Tuesday, August 17, 2004
Southwest labor costs expected to hold down growth, experts predict
By Eric Torbenson
The Dallas (TX) Morning News
DALLAS - Southwest Airlines Co.'s soaring labor costs may hobble its
growth, according to two research reports released Tuesday.
Rising employee costs, combined with stiffer competition and the threat
of sustained high oil prices, could make Southwest look more like a
traditional carrier than the low-cost leader, the reports said.
The trend could keep the Dallas-based carrier's stock price grounded,
Jamie Baker of J.P. Morgan Chase said in his report.
Its labor costs per seat mile flown are now about equal to those of
Continental Airlines Inc.
"Our thesis is that Southwest is entering a period of gradually
declining forward valuation," he said.
Higher labor costs, negotiated over the past five years in separate
labor agreements, could reduce Southwest's cost advantage over rivals,
Unisys R2A Transportation Management Consultants said in the other
report.
Southwest has negotiated a rich new contract for its flight attendants,
some of whom will see their pay double over the life of the four-year
deal.

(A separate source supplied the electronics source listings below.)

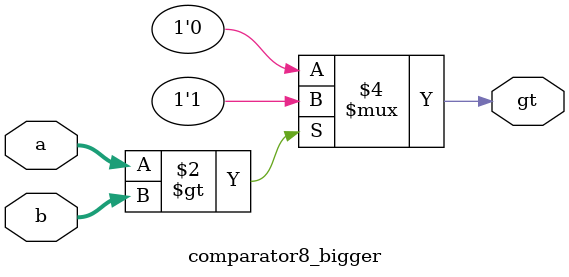
<source format=v>
module comparator8_bigger(
    input [7:0] a,
    input [7:0] b,
    output reg gt
);
    always @(*) begin
         if (a > b) begin
            gt = 1;
         end else begin
            gt = 0;
	 end
	 end
endmodule

</source>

Pilots are due a 14 percent wage hike next month.
Southwest continues to maintain a cost advantage over traditional
carriers such as American Airlines Inc., the firm said, but mostly
because of very low nonemployee costs.
Continental's nonemployee costs are 84 percent higher than Southwest's,
giving the discounter a big advantage.
Southwest executives weren't available to comment on the reports Tuesday
because of a daylong meeting, said spokesman Ed Stewart.
But the airline's new chief executive, Gary Kelly, has acknowledged that
Southwest faces cost problems.
In the second quarter, Southwest missed its own cost target of 7.5 cents
per seat mile flown _ a measure of what it pays to put a seat in the air
one mile. The figure drifted above 8 cents in the quarter.

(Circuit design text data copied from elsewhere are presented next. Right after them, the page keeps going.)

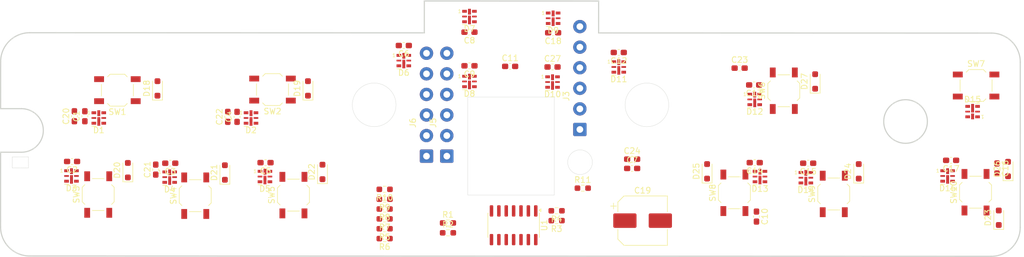
<source format=kicad_pcb>
(kicad_pcb
	(version 20241229)
	(generator "pcbnew")
	(generator_version "9.0")
	(general
		(thickness 1.6)
		(legacy_teardrops no)
	)
	(paper "A4")
	(layers
		(0 "F.Cu" signal)
		(2 "B.Cu" signal)
		(9 "F.Adhes" user "F.Adhesive")
		(11 "B.Adhes" user "B.Adhesive")
		(13 "F.Paste" user)
		(15 "B.Paste" user)
		(5 "F.SilkS" user "F.Silkscreen")
		(7 "B.SilkS" user "B.Silkscreen")
		(1 "F.Mask" user)
		(3 "B.Mask" user)
		(17 "Dwgs.User" user "User.Drawings")
		(19 "Cmts.User" user "User.Comments")
		(21 "Eco1.User" user "User.Eco1")
		(23 "Eco2.User" user "User.Eco2")
		(25 "Edge.Cuts" user)
		(27 "Margin" user)
		(31 "F.CrtYd" user "F.Courtyard")
		(29 "B.CrtYd" user "B.Courtyard")
		(35 "F.Fab" user)
		(33 "B.Fab" user)
		(39 "User.1" user)
		(41 "User.2" user)
		(43 "User.3" user)
		(45 "User.4" user)
	)
	(setup
		(pad_to_mask_clearance 0)
		(allow_soldermask_bridges_in_footprints no)
		(tenting front back)
		(pcbplotparams
			(layerselection 0x00000000_00000000_55555555_5755f5ff)
			(plot_on_all_layers_selection 0x00000000_00000000_00000000_00000000)
			(disableapertmacros no)
			(usegerberextensions no)
			(usegerberattributes yes)
			(usegerberadvancedattributes yes)
			(creategerberjobfile yes)
			(dashed_line_dash_ratio 12.000000)
			(dashed_line_gap_ratio 3.000000)
			(svgprecision 4)
			(plotframeref no)
			(mode 1)
			(useauxorigin no)
			(hpglpennumber 1)
			(hpglpenspeed 20)
			(hpglpendiameter 15.000000)
			(pdf_front_fp_property_popups yes)
			(pdf_back_fp_property_popups yes)
			(pdf_metadata yes)
			(pdf_single_document no)
			(dxfpolygonmode yes)
			(dxfimperialunits yes)
			(dxfusepcbnewfont yes)
			(psnegative no)
			(psa4output no)
			(plot_black_and_white yes)
			(sketchpadsonfab no)
			(plotpadnumbers no)
			(hidednponfab no)
			(sketchdnponfab yes)
			(crossoutdnponfab yes)
			(subtractmaskfromsilk no)
			(outputformat 1)
			(mirror no)
			(drillshape 1)
			(scaleselection 1)
			(outputdirectory "")
		)
	)
	(net 0 "")
	(net 1 "+5V")
	(net 2 "GND")
	(net 3 "Net-(D1-CKO)")
	(net 4 "/LED_CLK_5V")
	(net 5 "Net-(D1-SDO)")
	(net 6 "/LED_DIN_5V")
	(net 7 "Net-(D2-CKO)")
	(net 8 "Net-(D2-SDO)")
	(net 9 "Net-(D3-SDO)")
	(net 10 "Net-(D3-CKO)")
	(net 11 "Net-(D4-CKO)")
	(net 12 "Net-(D4-SDO)")
	(net 13 "Net-(D5-SDO)")
	(net 14 "Net-(D5-CKO)")
	(net 15 "Net-(D6-CKO)")
	(net 16 "Net-(D6-SDO)")
	(net 17 "Net-(D7-CKO)")
	(net 18 "Net-(D7-SDO)")
	(net 19 "unconnected-(D8-SDO-Pad3)")
	(net 20 "Net-(D8-CKO)")
	(net 21 "Net-(D10-SDI)")
	(net 22 "unconnected-(D9-SDI-Pad4)")
	(net 23 "Net-(D10-CKI)")
	(net 24 "Net-(D10-CKO)")
	(net 25 "Net-(D10-SDO)")
	(net 26 "Net-(D11-SDO)")
	(net 27 "Net-(D11-CKO)")
	(net 28 "Net-(D12-SDO)")
	(net 29 "Net-(D12-CKO)")
	(net 30 "Net-(D13-CKO)")
	(net 31 "Net-(D13-SDO)")
	(net 32 "Net-(D14-SDO)")
	(net 33 "Net-(D14-CKO)")
	(net 34 "Net-(D15-SDO)")
	(net 35 "Net-(D15-CKO)")
	(net 36 "/ROW0")
	(net 37 "Net-(D19-A)")
	(net 38 "/ROW1")
	(net 39 "Net-(D20-A)")
	(net 40 "/ROW2")
	(net 41 "Net-(D21-A)")
	(net 42 "/ROW3")
	(net 43 "Net-(D22-A)")
	(net 44 "Net-(D23-A)")
	(net 45 "/ROW4")
	(net 46 "Net-(D24-A)")
	(net 47 "Net-(D25-A)")
	(net 48 "Net-(D26-A)")
	(net 49 "Net-(D27-A)")
	(net 50 "Net-(R1-Pad2)")
	(net 51 "/LED_DIN")
	(net 52 "Net-(R2-Pad2)")
	(net 53 "/LED_CLK")
	(net 54 "+3V3")
	(net 55 "/COL0")
	(net 56 "Net-(SW1-A)")
	(net 57 "Net-(SW10-A)")
	(net 58 "/COL1")
	(net 59 "unconnected-(U1-Pad12)")
	(net 60 "unconnected-(U1-Pad11)")
	(net 61 "unconnected-(U1-Pad13)")
	(net 62 "unconnected-(U1-Pad8)")
	(net 63 "unconnected-(U1-Pad10)")
	(net 64 "unconnected-(U1-Pad9)")
	(net 65 "unconnected-(D16-SDO-Pad3)")
	(net 66 "unconnected-(D16-CKO-Pad2)")
	(net 67 "Net-(D18-A)")
	(footprint "Button_Switch_SMD:SW_SPST_TL3342" (layer "F.Cu") (at 185 73.3 90))
	(footprint "Capacitor_SMD:C_0603_1608Metric_Pad1.08x0.95mm_HandSolder" (layer "F.Cu") (at 64.7 77.7 90))
	(footprint "Button_Switch_SMD:SW_SPST_TL3342" (layer "F.Cu") (at 67 91.2 90))
	(footprint "Button_Switch_SMD:SW_SPST_TL3342" (layer "F.Cu") (at 70.3 73.2 180))
	(footprint "Capacitor_SMD:C_0603_1608Metric_Pad1.08x0.95mm_HandSolder" (layer "F.Cu") (at 179.9 72.3 180))
	(footprint "Capacitor_SMD:C_0603_1608Metric_Pad1.08x0.95mm_HandSolder" (layer "F.Cu") (at 90.9 77.8 90))
	(footprint "Diode_SMD:D_SOD-323_HandSoldering" (layer "F.Cu") (at 171.8 87.2 90))
	(footprint "Capacitor_SMD:C_0603_1608Metric_Pad1.08x0.95mm_HandSolder" (layer "F.Cu") (at 62.5 85.5 180))
	(footprint "Diode_SMD:D_SOD-323_HandSoldering" (layer "F.Cu") (at 88.8 87.4 90))
	(footprint "Resistor_SMD:R_0603_1608Metric_Pad0.98x0.95mm_HandSolder" (layer "F.Cu") (at 116.3 95.4 180))
	(footprint "Button_Switch_SMD:SW_SPST_TL3342" (layer "F.Cu") (at 83.7 91.4 90))
	(footprint "Capacitor_SMD:C_0603_1608Metric_Pad1.08x0.95mm_HandSolder" (layer "F.Cu") (at 158.9 86.7))
	(footprint "Capacitor_SMD:C_0603_1608Metric_Pad1.08x0.95mm_HandSolder" (layer "F.Cu") (at 180.3 95 -90))
	(footprint "Capacitor_SMD:C_0603_1608Metric_Pad1.08x0.95mm_HandSolder" (layer "F.Cu") (at 130.9 69 180))
	(footprint "Library:LED-APA102-2020" (layer "F.Cu") (at 156.6 69.2))
	(footprint "Resistor_SMD:R_0603_1608Metric_Pad0.98x0.95mm_HandSolder" (layer "F.Cu") (at 145.9 94 180))
	(footprint "Library:LED-APA102-2020" (layer "F.Cu") (at 213.2 88))
	(footprint "Capacitor_SMD:C_0603_1608Metric_Pad1.08x0.95mm_HandSolder" (layer "F.Cu") (at 145.3 63.3 180))
	(footprint "Diode_SMD:D_SOD-323_HandSoldering" (layer "F.Cu") (at 197.9 87.2 90))
	(footprint "Library:SolderWire-0.5sqmm_1x06_P4.8mm_D0.9mm_OD2.3mm" (layer "F.Cu") (at 149.904 86.2375 90))
	(footprint "Diode_SMD:D_SOD-323_HandSoldering" (layer "F.Cu") (at 105.6 87.3 90))
	(footprint "Capacitor_SMD:C_0603_1608Metric_Pad1.08x0.95mm_HandSolder" (layer "F.Cu") (at 221.7 86.7 -90))
	(footprint "Capacitor_SMD:CP_Elec_8x6.7" (layer "F.Cu") (at 160.7 95.7))
	(footprint "Library:LED-APA102-2020" (layer "F.Cu") (at 145.3 60.8))
	(footprint "Resistor_SMD:R_0603_1608Metric_Pad0.98x0.95mm_HandSolder" (layer "F.Cu") (at 116.3 92 180))
	(footprint "Button_Switch_SMD:SW_SPST_TL3342" (layer "F.Cu") (at 97 73.1 180))
	(footprint "Library:LED-APA102-2020" (layer "F.Cu") (at 93.3 78))
	(footprint "Resistor_SMD:R_0603_1608Metric_Pad0.98x0.95mm_HandSolder" (layer "F.Cu") (at 127.2 97.8))
	(footprint "Library:LED-APA102-2020" (layer "F.Cu") (at 67.1 78))
	(footprint "Resistor_SMD:R_0603_1608Metric_Pad0.98x0.95mm_HandSolder" (layer "F.Cu") (at 127.2 96.1))
	(footprint "Capacitor_SMD:C_0603_1608Metric_Pad1.08x0.95mm_HandSolder" (layer "F.Cu") (at 130.9 63.2 180))
	(footprint "Library:LED-APA102-2020" (layer "F.Cu") (at 79.3 88.2))
	(footprint "Library:LED-APA102-2020"
		(layer "F.Cu")
		(uuid "664b54ed-5d5f-4689-9c5c-6c60eb5c2308")
		(at 130.9 71.7)
		(descr "http://www.led-color.com/upload/201604/APA102-2020%20SMD%20LED.pdf")
		(tags "LED RGB SPI")
		(property "Reference" "D8"
			(at 0 2.11 0)
			(layer "F.SilkS")
			(uuid "cc3999c0-2456-44a6-bd5d-17bbe0dbfb25")
			(effects
				(font
					(size 1 1)
					(thickness 0.15)
				)
			)
		)
		(property "Value" "APA102-2020"
			(at 0 -2 0)
			(layer "F.Fab")
			(uuid "1cd69e6a-71d9-4d37-9b8f-2c67cd7161ce")
			(effects
				(font
					(size 1 1)
					(thickness 0.15)
				)
			)
		)
		(property "Datasheet" ""
			(at 0 0 0)
			(unlocked yes)
			(layer "F.Fab")
			(hide yes)
			(uuid "ce2cc84a-6944-4870-aed2-9ab7bdc7fdb6")
			(effects
				(font
					(size 1.27 1.27)
					(thickness 0.15)
				)
			)
		)
		(property "Description" ""
			(at 0 0 0)
			(unlocked yes)
			(layer "F.Fab")
			(hide yes)
			(uuid "d7c146d1-8a98-477a-8a92-2302a8e87bb6")
			(effects
				(font
					(size 1.27 1.27)
					(thickness 0.15)
				)
			)
		)
		(property ki_fp_filters "LED*APA102*")
		(path "/c9cfdd46-ffaa-4588-9537-0e068f8b3edb")
		(sheetname "/")
		(sheetfile "DB10.kicad_sch")
		(attr smd)
		(fp_line
			(start -1.2 1.4)
			(end -0.5 1.4)
			(stroke
				(width 0.12)
				(type solid)
			)
			(layer "F.SilkS")
			(uuid "a76b543b-8c24-4bbc-835d-3803c28a7088")
		)
		(fp_line
			(start -1.5 -1.4)
			(end -1.5 1.4)
			(stroke
				(width 0.05)
				(type solid)
			)
			(layer "F.CrtYd")
			(uuid "cec29898-bee6-416b-b5b0-bf5efc79fe5a")
		)
		(fp_line
			(start -1.5 -1.4)
			(end -0.5 -1.4)
			(stroke
				(width 0.05)
				(type solid)
			)
			(layer "F.CrtYd")
			(uuid "1f0ee593-5216-49a0-9e2d-3a36f5e2f39f")
		)
		(fp_line
			(start -0.5 -1.58)
			(end 0.5 -1.58)
			(stroke
				(width 0.05)
				(type solid)
			)
			(layer "F.CrtYd")
			(uuid "b0414969-43dd-4417-94aa-c1d39135144e")
		)
		(fp_line
			(start -0.5 -1.4)
			(end -0.5 -1.58)
			(stroke
				(width 0.05)
				(type solid)
			)
			(layer "F.CrtYd")
			(uuid "6cddccd1-acdb-405f-a7bd-43ca6c2cc49e")
		)
		(fp_line
			(start -0.5 1.4)
			(end -1.5 1.4)
			(stroke
				(width 0.05)
				(type solid)
			)
			(layer "F.CrtYd")
			(uuid "fbcb1967-ad1d-4b74-b794-5c51dd80dd80")
		)
		(fp_line
			(start -0.5 1.4)
			(end -0.5 1.58)
			(stroke
				(width 0.05)
				(type solid)
			)
			(layer "F.CrtYd")
			(uuid "1f6e95ec-69c0-47b1-9b61-c6fc6bb71ab0")
		)
		(fp_line
			(start -0.5 1.58)
			(end 0.5 1.58)
			(stroke
				(width 0.05)
				(type solid)
			)
			(layer "F.CrtYd")
			(uuid "0a0f3a43-bd8a-4e54-8cd3-75953087d352")
		)
		(fp_line
			(start 0.5 -1.58)
			(end 0.5 -1.4)
			(stroke
				(width 0.05)
				(type solid)
			)
			(layer "F.CrtYd")
			(uuid "a1b1aeee-b4aa-4e6e-be72-79db6a00743e")
		)
		(fp_line
			(start 0.5 -1.4)
			(end 1.5 -1.4)
			(stroke
				(width 0.05)
				(type solid)
			)
			(layer "F.CrtYd")
			(uuid "f3809985-2c68-4776-8980-7ce40cb7864e")
		)
		(fp_line
			(start 0.5 1.58)
			(end 0.5 1.4)
			(stroke
				(width 0.05)
				(type solid)
			)
			(layer "F.CrtYd")
			(uuid "f9c5dcde-7e48-494f-80aa-2a0652c5d654")
		)
		(fp_line
			(start 1.5 -1.4)
			(end 1.5 1.4)
			(stroke
				(width 0.05)
				(type solid)
			)
... [322514 chars truncated]
</source>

"We're looking forward to the third quarter where we think we'll be well
below 8 cents per available seat mile," Kelly said in a conference call
on July 15, the day he was named chief executive officer.

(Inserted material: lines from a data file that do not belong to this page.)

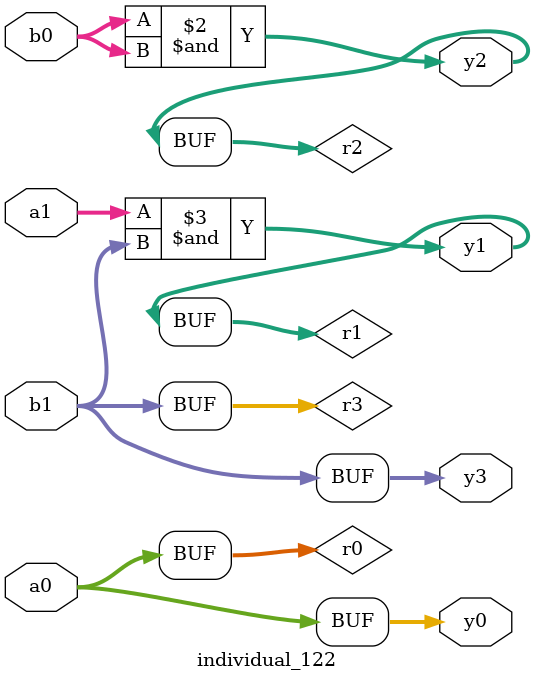
<source format=sv>
module individual_122(input logic [15:0] a1, input logic [15:0] a0, input logic [15:0] b1, input logic [15:0] b0, output logic [15:0] y3, output logic [15:0] y2, output logic [15:0] y1, output logic [15:0] y0);
logic [15:0] r0, r1, r2, r3; 
 always@(*) begin 
	 r0 = a0; r1 = a1; r2 = b0; r3 = b1; 
 	 r2  &=  b0 ;
 	 r1  &=  r3 ;
 	 y3 = r3; y2 = r2; y1 = r1; y0 = r0; 
end
endmodule
</source>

Keeping costs under control is his top focus in the new job, said Kelly,
Southwest's former chief financial officer.
Accelerated growth in the second half could help spread increased costs
over more seat miles, he said.
Both research reports said trends at Southwest are alarming.
Labor costs are about to exceed nonemployee costs, a situation that only
struggling Delta Air Lines Inc. now faces.
Baker said Southwest's aggressive fuel hedge positions start to expire
next year, exposing the carrier to the high cost of jet fuel that's
crushing competitors.
Southwest has prepurchased about 80 percent of its fuel needs using
hedges at prices equivalent to $24 a barrel. Spot crude closed at $46.75
a barrel Tuesday.
Also, competitors are adding capacity and implementing aggressive
pricing, instead of avoiding head-to-head battles against Southwest,
Baker said.
Traditional network carriers are seeing "meaningful" improvements in
revenue results, as measured by fares paid per seat mile flown, for the
first time since 1997, he said.
Airline researcher Unisys R2A's report emphasized that Southwest's
efficient operations help offset the rise in labor costs.
The report said, "it is much too early to conclude that Southwest has
lost its competitive edge vis-a-vis the legacy carriers" but that
"Southwest holds no dispensation from the laws of economics."
Other analysts, such as Ray Neidl of Blaylock & Partners, are much more
optimistic about the prospects for Southwest's business and its stock
price.
The carrier is continuing to expand and could announce before year-end
that it's launching service to a new city.
"I think people are going to see that Southwest's turned the corner,"
Neidl said in a recent interview.
Shares in Southwest closed Tuesday at $14.47, down 3 cents.